=== Job item ===
Write each line of the material exactly as given, from the top through the line that contains "stimulus ekonomi juga memiliki dampak positif", and omit all pictures.

=== Source records ===
★ ★ ★
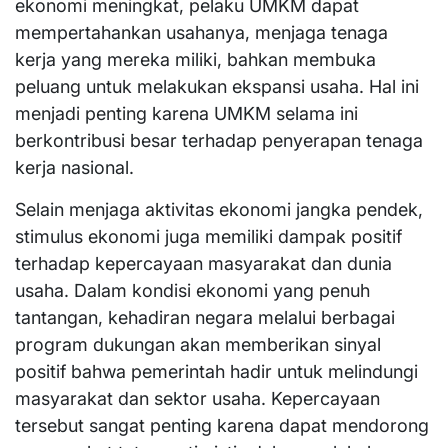
ekonomi meningkat, pelaku UMKM dapat
mempertahankan usahanya, menjaga tenaga
kerja yang mereka miliki, bahkan membuka
peluang untuk melakukan ekspansi usaha. Hal ini
menjadi penting karena UMKM selama ini
berkontribusi besar terhadap penyerapan tenaga
kerja nasional.
Selain menjaga aktivitas ekonomi jangka pendek,
stimulus ekonomi juga memiliki dampak positif
terhadap kepercayaan masyarakat dan dunia
usaha. Dalam kondisi ekonomi yang penuh
tantangan, kehadiran negara melalui berbagai
program dukungan akan memberikan sinyal
positif bahwa pemerintah hadir untuk melindungi
masyarakat dan sektor usaha. Kepercayaan
tersebut sangat penting karena dapat mendorong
★ ★ ★
=== Answer space ===
ekonomi meningkat, pelaku UMKM dapat
mempertahankan usahanya, menjaga tenaga
kerja yang mereka miliki, bahkan membuka
peluang untuk melakukan ekspansi usaha. Hal ini
menjadi penting karena UMKM selama ini
berkontribusi besar terhadap penyerapan tenaga
kerja nasional.
Selain menjaga aktivitas ekonomi jangka pendek,
stimulus ekonomi juga memiliki dampak positif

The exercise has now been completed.